## EXERCISE PROMPT
Below is a listing. Output every line of it exactly.

## TASK INPUT
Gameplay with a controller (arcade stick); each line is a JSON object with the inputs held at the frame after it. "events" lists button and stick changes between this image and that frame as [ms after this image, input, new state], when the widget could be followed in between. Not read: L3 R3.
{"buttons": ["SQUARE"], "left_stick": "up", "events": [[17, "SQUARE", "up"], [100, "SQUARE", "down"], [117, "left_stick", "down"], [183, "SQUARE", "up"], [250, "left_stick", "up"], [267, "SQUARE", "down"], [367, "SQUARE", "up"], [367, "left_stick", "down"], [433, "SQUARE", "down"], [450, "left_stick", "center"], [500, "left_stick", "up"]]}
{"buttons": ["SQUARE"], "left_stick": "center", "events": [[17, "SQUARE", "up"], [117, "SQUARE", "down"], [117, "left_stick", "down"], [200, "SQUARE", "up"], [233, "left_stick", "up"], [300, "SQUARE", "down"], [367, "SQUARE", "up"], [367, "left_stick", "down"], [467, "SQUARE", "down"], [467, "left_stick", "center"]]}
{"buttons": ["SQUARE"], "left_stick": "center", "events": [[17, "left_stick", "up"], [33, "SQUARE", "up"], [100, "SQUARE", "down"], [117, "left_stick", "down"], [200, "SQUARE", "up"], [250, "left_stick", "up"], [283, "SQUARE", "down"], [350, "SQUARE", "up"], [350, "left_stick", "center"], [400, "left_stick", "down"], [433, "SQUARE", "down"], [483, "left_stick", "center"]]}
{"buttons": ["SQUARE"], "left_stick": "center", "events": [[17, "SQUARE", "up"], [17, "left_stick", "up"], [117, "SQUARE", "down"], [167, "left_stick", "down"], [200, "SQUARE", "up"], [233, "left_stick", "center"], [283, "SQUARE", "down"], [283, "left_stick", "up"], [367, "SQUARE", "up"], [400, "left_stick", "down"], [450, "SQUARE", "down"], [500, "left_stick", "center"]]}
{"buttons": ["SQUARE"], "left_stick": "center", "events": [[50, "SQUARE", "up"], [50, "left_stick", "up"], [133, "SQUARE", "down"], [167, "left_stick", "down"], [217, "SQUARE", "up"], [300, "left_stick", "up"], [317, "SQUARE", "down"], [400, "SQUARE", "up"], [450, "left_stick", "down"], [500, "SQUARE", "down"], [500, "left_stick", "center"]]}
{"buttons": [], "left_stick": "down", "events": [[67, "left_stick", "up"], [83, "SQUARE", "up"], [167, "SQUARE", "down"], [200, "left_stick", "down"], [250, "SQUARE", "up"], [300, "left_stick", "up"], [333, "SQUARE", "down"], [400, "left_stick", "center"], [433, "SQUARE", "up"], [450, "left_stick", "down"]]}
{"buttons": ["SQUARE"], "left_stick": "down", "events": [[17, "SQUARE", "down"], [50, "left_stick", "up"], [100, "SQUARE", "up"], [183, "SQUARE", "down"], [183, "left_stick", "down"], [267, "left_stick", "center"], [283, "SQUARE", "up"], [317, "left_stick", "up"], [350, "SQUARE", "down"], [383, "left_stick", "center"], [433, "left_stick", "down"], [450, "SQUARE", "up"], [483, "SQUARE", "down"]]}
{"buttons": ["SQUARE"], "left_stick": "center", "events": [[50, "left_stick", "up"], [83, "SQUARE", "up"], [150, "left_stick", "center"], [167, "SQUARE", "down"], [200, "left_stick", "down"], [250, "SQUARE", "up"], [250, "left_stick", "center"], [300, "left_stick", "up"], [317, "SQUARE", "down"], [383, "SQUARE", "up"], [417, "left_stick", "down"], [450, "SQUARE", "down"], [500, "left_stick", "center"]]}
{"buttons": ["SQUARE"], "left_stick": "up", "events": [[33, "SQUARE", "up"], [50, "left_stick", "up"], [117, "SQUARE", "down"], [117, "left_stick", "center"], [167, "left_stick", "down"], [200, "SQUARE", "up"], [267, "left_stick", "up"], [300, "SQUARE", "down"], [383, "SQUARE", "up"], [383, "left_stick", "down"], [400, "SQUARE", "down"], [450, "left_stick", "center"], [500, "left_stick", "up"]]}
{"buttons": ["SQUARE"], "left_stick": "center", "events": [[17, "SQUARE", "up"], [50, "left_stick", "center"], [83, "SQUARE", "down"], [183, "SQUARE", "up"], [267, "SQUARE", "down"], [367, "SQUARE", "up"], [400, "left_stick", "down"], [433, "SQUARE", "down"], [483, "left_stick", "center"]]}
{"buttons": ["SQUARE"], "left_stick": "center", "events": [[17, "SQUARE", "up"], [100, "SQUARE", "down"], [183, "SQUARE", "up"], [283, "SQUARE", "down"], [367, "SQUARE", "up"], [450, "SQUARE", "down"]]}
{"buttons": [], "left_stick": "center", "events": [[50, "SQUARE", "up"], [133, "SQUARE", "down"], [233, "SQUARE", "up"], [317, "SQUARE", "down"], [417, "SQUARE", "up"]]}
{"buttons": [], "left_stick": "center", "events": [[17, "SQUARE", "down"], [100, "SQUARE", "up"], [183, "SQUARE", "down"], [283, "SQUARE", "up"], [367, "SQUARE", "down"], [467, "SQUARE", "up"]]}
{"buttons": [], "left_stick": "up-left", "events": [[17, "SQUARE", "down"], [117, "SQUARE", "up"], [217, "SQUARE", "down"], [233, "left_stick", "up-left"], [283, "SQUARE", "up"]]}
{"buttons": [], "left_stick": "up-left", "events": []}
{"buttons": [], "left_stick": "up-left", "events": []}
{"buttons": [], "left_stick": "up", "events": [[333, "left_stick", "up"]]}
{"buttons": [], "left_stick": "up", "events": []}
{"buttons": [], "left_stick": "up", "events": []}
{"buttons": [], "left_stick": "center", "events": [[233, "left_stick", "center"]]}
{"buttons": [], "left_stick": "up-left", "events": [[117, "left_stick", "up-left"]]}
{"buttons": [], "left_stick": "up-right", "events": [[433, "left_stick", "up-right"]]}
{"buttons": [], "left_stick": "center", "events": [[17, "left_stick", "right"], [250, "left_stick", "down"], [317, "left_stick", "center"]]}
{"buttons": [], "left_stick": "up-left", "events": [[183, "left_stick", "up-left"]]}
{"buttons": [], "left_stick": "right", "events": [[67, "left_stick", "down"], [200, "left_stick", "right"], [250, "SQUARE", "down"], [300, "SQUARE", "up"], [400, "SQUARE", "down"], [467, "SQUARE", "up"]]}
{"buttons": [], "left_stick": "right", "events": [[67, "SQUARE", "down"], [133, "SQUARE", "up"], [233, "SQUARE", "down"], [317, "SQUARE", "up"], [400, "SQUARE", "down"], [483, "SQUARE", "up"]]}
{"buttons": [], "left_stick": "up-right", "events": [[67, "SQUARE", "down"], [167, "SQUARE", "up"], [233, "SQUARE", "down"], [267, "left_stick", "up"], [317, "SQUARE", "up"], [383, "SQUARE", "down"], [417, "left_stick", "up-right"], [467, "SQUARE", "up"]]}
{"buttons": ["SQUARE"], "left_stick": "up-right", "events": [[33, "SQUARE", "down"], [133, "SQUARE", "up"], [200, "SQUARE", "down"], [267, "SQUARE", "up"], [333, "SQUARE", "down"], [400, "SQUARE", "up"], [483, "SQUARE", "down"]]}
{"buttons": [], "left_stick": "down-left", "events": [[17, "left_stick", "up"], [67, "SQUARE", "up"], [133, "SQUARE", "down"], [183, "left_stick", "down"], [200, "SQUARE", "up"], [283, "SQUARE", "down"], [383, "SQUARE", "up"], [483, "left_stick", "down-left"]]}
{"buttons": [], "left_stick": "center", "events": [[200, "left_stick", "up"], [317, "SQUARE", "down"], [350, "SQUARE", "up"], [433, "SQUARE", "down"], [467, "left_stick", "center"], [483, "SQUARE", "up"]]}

## ANSWER TO THIS TASK
Gameplay with a controller (arcade stick); each line is a JSON object with the inputs held at the frame after it. "events" lists button and stick changes between this image and that frame as [ms after this image, input, new state], when the widget could be followed in between. Not read: L3 R3.
{"buttons": ["SQUARE"], "left_stick": "up", "events": [[17, "SQUARE", "up"], [100, "SQUARE", "down"], [117, "left_stick", "down"], [183, "SQUARE", "up"], [250, "left_stick", "up"], [267, "SQUARE", "down"], [367, "SQUARE", "up"], [367, "left_stick", "down"], [433, "SQUARE", "down"], [450, "left_stick", "center"], [500, "left_stick", "up"]]}
{"buttons": ["SQUARE"], "left_stick": "center", "events": [[17, "SQUARE", "up"], [117, "SQUARE", "down"], [117, "left_stick", "down"], [200, "SQUARE", "up"], [233, "left_stick", "up"], [300, "SQUARE", "down"], [367, "SQUARE", "up"], [367, "left_stick", "down"], [467, "SQUARE", "down"], [467, "left_stick", "center"]]}
{"buttons": ["SQUARE"], "left_stick": "center", "events": [[17, "left_stick", "up"], [33, "SQUARE", "up"], [100, "SQUARE", "down"], [117, "left_stick", "down"], [200, "SQUARE", "up"], [250, "left_stick", "up"], [283, "SQUARE", "down"], [350, "SQUARE", "up"], [350, "left_stick", "center"], [400, "left_stick", "down"], [433, "SQUARE", "down"], [483, "left_stick", "center"]]}
{"buttons": ["SQUARE"], "left_stick": "center", "events": [[17, "SQUARE", "up"], [17, "left_stick", "up"], [117, "SQUARE", "down"], [167, "left_stick", "down"], [200, "SQUARE", "up"], [233, "left_stick", "center"], [283, "SQUARE", "down"], [283, "left_stick", "up"], [367, "SQUARE", "up"], [400, "left_stick", "down"], [450, "SQUARE", "down"], [500, "left_stick", "center"]]}
{"buttons": ["SQUARE"], "left_stick": "center", "events": [[50, "SQUARE", "up"], [50, "left_stick", "up"], [133, "SQUARE", "down"], [167, "left_stick", "down"], [217, "SQUARE", "up"], [300, "left_stick", "up"], [317, "SQUARE", "down"], [400, "SQUARE", "up"], [450, "left_stick", "down"], [500, "SQUARE", "down"], [500, "left_stick", "center"]]}
{"buttons": [], "left_stick": "down", "events": [[67, "left_stick", "up"], [83, "SQUARE", "up"], [167, "SQUARE", "down"], [200, "left_stick", "down"], [250, "SQUARE", "up"], [300, "left_stick", "up"], [333, "SQUARE", "down"], [400, "left_stick", "center"], [433, "SQUARE", "up"], [450, "left_stick", "down"]]}
{"buttons": ["SQUARE"], "left_stick": "down", "events": [[17, "SQUARE", "down"], [50, "left_stick", "up"], [100, "SQUARE", "up"], [183, "SQUARE", "down"], [183, "left_stick", "down"], [267, "left_stick", "center"], [283, "SQUARE", "up"], [317, "left_stick", "up"], [350, "SQUARE", "down"], [383, "left_stick", "center"], [433, "left_stick", "down"], [450, "SQUARE", "up"], [483, "SQUARE", "down"]]}
{"buttons": ["SQUARE"], "left_stick": "center", "events": [[50, "left_stick", "up"], [83, "SQUARE", "up"], [150, "left_stick", "center"], [167, "SQUARE", "down"], [200, "left_stick", "down"], [250, "SQUARE", "up"], [250, "left_stick", "center"], [300, "left_stick", "up"], [317, "SQUARE", "down"], [383, "SQUARE", "up"], [417, "left_stick", "down"], [450, "SQUARE", "down"], [500, "left_stick", "center"]]}
{"buttons": ["SQUARE"], "left_stick": "up", "events": [[33, "SQUARE", "up"], [50, "left_stick", "up"], [117, "SQUARE", "down"], [117, "left_stick", "center"], [167, "left_stick", "down"], [200, "SQUARE", "up"], [267, "left_stick", "up"], [300, "SQUARE", "down"], [383, "SQUARE", "up"], [383, "left_stick", "down"], [400, "SQUARE", "down"], [450, "left_stick", "center"], [500, "left_stick", "up"]]}
{"buttons": ["SQUARE"], "left_stick": "center", "events": [[17, "SQUARE", "up"], [50, "left_stick", "center"], [83, "SQUARE", "down"], [183, "SQUARE", "up"], [267, "SQUARE", "down"], [367, "SQUARE", "up"], [400, "left_stick", "down"], [433, "SQUARE", "down"], [483, "left_stick", "center"]]}
{"buttons": ["SQUARE"], "left_stick": "center", "events": [[17, "SQUARE", "up"], [100, "SQUARE", "down"], [183, "SQUARE", "up"], [283, "SQUARE", "down"], [367, "SQUARE", "up"], [450, "SQUARE", "down"]]}
{"buttons": [], "left_stick": "center", "events": [[50, "SQUARE", "up"], [133, "SQUARE", "down"], [233, "SQUARE", "up"], [317, "SQUARE", "down"], [417, "SQUARE", "up"]]}
{"buttons": [], "left_stick": "center", "events": [[17, "SQUARE", "down"], [100, "SQUARE", "up"], [183, "SQUARE", "down"], [283, "SQUARE", "up"], [367, "SQUARE", "down"], [467, "SQUARE", "up"]]}
{"buttons": [], "left_stick": "up-left", "events": [[17, "SQUARE", "down"], [117, "SQUARE", "up"], [217, "SQUARE", "down"], [233, "left_stick", "up-left"], [283, "SQUARE", "up"]]}
{"buttons": [], "left_stick": "up-left", "events": []}
{"buttons": [], "left_stick": "up-left", "events": []}
{"buttons": [], "left_stick": "up", "events": [[333, "left_stick", "up"]]}
{"buttons": [], "left_stick": "up", "events": []}
{"buttons": [], "left_stick": "up", "events": []}
{"buttons": [], "left_stick": "center", "events": [[233, "left_stick", "center"]]}
{"buttons": [], "left_stick": "up-left", "events": [[117, "left_stick", "up-left"]]}
{"buttons": [], "left_stick": "up-right", "events": [[433, "left_stick", "up-right"]]}
{"buttons": [], "left_stick": "center", "events": [[17, "left_stick", "right"], [250, "left_stick", "down"], [317, "left_stick", "center"]]}
{"buttons": [], "left_stick": "up-left", "events": [[183, "left_stick", "up-left"]]}
{"buttons": [], "left_stick": "right", "events": [[67, "left_stick", "down"], [200, "left_stick", "right"], [250, "SQUARE", "down"], [300, "SQUARE", "up"], [400, "SQUARE", "down"], [467, "SQUARE", "up"]]}
{"buttons": [], "left_stick": "right", "events": [[67, "SQUARE", "down"], [133, "SQUARE", "up"], [233, "SQUARE", "down"], [317, "SQUARE", "up"], [400, "SQUARE", "down"], [483, "SQUARE", "up"]]}
{"buttons": [], "left_stick": "up-right", "events": [[67, "SQUARE", "down"], [167, "SQUARE", "up"], [233, "SQUARE", "down"], [267, "left_stick", "up"], [317, "SQUARE", "up"], [383, "SQUARE", "down"], [417, "left_stick", "up-right"], [467, "SQUARE", "up"]]}
{"buttons": ["SQUARE"], "left_stick": "up-right", "events": [[33, "SQUARE", "down"], [133, "SQUARE", "up"], [200, "SQUARE", "down"], [267, "SQUARE", "up"], [333, "SQUARE", "down"], [400, "SQUARE", "up"], [483, "SQUARE", "down"]]}
{"buttons": [], "left_stick": "down-left", "events": [[17, "left_stick", "up"], [67, "SQUARE", "up"], [133, "SQUARE", "down"], [183, "left_stick", "down"], [200, "SQUARE", "up"], [283, "SQUARE", "down"], [383, "SQUARE", "up"], [483, "left_stick", "down-left"]]}
{"buttons": [], "left_stick": "center", "events": [[200, "left_stick", "up"], [317, "SQUARE", "down"], [350, "SQUARE", "up"], [433, "SQUARE", "down"], [467, "left_stick", "center"], [483, "SQUARE", "up"]]}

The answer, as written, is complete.